Num misto de medo e espírito fácil do "eu não disse?", critica-se agora, com a crise financeira, a ganância de Wall Street. Uma reportagem na "Veja" desta semana mostra, contudo, também a ganância do cidadão americano comum. Houve pobretão que se endividasse para comprar casa melhor, e assim várias vezes em seguida, pensando tornar-se grande proprietário imobiliário, enquanto durasse a farra dos financiamentos fáceis. Onde estão os inocentes e iludidos?

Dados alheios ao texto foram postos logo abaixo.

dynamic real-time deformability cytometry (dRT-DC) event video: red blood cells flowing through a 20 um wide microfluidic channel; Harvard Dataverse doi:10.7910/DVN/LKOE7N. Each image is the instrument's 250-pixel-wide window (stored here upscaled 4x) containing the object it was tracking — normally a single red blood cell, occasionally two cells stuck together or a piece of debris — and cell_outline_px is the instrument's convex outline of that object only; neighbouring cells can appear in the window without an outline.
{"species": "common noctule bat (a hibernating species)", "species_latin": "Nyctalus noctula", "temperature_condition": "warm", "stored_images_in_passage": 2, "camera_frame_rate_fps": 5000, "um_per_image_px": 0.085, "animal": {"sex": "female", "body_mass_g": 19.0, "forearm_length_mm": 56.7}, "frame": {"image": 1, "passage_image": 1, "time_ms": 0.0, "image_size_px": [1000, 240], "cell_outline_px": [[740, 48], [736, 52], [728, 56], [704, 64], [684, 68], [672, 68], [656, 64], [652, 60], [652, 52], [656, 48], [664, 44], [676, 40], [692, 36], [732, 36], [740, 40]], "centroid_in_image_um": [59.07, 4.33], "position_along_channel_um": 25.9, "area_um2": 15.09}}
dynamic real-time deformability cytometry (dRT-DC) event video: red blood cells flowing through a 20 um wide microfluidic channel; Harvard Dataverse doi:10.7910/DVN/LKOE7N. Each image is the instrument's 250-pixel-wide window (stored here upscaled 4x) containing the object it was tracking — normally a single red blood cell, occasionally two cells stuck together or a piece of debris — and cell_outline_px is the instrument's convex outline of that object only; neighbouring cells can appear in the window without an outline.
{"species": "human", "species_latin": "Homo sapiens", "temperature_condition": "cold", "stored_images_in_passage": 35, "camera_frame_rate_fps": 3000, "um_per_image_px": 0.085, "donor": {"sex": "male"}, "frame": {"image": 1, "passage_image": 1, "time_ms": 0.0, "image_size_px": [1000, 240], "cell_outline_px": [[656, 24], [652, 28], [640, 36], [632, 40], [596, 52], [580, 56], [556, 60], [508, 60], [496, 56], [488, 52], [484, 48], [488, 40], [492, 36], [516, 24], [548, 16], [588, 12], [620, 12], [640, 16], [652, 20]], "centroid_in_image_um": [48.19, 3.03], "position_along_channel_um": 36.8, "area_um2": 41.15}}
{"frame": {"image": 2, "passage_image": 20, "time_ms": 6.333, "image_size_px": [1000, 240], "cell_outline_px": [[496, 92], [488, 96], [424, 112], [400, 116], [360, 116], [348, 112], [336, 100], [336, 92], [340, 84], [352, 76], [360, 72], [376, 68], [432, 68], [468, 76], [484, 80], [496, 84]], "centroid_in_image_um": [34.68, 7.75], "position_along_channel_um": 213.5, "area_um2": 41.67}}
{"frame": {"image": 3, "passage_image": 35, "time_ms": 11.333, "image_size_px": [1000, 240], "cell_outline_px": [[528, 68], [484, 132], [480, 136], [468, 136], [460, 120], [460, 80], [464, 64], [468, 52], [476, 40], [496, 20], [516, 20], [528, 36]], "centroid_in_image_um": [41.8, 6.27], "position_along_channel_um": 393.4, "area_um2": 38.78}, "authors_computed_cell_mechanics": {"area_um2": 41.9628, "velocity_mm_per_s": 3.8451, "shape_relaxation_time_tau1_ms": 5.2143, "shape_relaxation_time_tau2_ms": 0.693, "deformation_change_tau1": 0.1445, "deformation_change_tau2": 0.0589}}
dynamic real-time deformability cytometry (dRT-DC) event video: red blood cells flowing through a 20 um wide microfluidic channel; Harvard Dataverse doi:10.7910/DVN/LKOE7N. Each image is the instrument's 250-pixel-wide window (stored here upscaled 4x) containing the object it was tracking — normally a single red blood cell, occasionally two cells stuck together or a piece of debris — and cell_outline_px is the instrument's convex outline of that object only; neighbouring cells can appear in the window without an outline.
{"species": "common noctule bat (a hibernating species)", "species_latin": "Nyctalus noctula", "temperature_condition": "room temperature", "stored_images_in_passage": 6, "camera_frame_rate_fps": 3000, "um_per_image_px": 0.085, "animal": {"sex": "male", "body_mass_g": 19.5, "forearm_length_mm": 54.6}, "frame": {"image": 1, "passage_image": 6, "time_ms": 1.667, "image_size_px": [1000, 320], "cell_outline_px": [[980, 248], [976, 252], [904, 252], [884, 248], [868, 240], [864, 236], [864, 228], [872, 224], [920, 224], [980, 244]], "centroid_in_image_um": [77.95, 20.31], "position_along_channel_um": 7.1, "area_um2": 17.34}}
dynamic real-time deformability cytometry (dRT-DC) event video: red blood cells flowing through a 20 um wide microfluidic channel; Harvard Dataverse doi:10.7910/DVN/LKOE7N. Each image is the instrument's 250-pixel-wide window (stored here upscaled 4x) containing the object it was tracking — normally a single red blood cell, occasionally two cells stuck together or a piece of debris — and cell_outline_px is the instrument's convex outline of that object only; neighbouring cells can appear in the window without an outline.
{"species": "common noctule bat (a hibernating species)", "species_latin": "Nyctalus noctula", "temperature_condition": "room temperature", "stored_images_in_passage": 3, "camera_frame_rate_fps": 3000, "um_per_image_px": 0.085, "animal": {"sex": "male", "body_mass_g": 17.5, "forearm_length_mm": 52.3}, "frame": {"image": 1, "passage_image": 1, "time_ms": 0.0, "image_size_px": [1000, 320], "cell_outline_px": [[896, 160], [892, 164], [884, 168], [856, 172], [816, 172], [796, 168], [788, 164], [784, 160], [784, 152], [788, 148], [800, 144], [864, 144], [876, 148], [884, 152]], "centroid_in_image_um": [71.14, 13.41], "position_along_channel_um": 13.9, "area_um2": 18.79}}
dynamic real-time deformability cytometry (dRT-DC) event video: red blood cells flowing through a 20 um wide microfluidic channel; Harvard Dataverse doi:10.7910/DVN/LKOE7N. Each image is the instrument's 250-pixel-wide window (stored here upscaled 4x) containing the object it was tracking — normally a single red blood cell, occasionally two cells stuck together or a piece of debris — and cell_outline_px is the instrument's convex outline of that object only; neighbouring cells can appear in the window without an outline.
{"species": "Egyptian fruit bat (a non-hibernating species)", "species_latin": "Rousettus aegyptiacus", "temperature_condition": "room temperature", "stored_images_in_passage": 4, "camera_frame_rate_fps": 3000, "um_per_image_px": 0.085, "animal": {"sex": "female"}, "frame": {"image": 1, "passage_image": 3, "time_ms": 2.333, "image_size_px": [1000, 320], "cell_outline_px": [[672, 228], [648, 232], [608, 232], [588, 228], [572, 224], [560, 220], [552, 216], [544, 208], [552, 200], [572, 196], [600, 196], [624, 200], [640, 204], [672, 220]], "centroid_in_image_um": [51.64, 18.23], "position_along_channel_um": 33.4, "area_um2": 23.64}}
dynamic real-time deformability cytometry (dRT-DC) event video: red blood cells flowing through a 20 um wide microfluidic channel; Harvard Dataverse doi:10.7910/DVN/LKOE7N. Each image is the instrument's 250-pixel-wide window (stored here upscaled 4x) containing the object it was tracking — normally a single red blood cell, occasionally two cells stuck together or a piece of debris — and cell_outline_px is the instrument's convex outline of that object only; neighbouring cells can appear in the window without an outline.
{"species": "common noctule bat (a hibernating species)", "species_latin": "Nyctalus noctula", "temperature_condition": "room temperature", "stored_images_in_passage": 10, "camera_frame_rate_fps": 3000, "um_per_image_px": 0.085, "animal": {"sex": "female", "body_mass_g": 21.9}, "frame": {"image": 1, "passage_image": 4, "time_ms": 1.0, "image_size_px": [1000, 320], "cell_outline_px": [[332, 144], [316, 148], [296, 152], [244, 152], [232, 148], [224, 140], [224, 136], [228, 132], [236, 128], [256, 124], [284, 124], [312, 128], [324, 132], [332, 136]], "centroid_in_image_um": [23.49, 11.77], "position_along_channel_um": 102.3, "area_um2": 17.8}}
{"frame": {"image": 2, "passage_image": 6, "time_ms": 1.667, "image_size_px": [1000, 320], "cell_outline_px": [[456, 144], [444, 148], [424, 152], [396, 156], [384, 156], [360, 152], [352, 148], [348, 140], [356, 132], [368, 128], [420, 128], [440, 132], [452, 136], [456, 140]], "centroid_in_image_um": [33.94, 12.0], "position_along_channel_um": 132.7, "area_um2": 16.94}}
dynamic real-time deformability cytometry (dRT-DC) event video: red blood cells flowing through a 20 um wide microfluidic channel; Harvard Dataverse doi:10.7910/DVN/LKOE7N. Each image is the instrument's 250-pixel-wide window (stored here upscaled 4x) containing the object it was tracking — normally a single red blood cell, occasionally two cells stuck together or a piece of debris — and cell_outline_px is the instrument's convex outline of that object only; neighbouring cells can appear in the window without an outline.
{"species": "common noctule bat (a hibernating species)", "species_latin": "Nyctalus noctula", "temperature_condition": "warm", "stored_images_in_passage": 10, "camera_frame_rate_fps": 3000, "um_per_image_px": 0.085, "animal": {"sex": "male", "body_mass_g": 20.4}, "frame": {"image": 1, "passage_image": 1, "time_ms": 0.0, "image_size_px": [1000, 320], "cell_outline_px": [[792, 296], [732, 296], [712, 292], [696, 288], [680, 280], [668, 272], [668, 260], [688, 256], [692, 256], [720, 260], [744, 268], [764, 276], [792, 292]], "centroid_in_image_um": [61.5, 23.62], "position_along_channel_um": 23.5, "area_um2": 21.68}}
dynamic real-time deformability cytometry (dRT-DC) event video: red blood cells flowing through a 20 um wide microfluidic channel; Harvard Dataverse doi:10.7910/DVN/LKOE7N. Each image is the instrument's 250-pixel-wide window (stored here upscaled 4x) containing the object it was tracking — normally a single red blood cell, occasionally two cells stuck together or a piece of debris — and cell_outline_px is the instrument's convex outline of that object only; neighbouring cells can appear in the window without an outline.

Voltemos, novamente, à "Ópera dos Três Vinténs". Não vale a pena contar a história toda. Descontente com o casamento de sua filha, o rei dos mendigos arma um grande pânico nas ruas de Londres. Banqueiros fogem de seus escritórios. Na confusão, o sindicato dos ladrões toma conta do maior banco de Londres. O filme termina assim, sem moralização possível.
Talvez nos falte um Brecht para contar a história do apoio da Casa Branca aos "gatos gordos" de Wall Street. Um detalhe bastaria para dar o tom de toda a ópera. O secretário do Tesouro americano, Henry Paulson, já convidou alguns especialistas para gerir o fundo bilionário que supostamente haverá de salvar a economia mundial. São antigos colegas seus, recrutados entre ex-funcionários do Goldman Sachs.
Afinal, ninguém melhor do que eles para entender de títulos podres, os seus e os alheios. O que você queria? Que chamassem um sindicato de ladrões ou de mendigos? Ou gente mais inocente? Assim são as coisas.
Sarah Palin, que se orgulha do filho alistado na guerra, deve saber o que está fazendo. Barracudas, gatos gordos e tubarões não precisam posar de bonzinhos. Nem disfarçar sua irracionalidade.
PS - Férias. Volto no dia 12 de novembro. Até lá.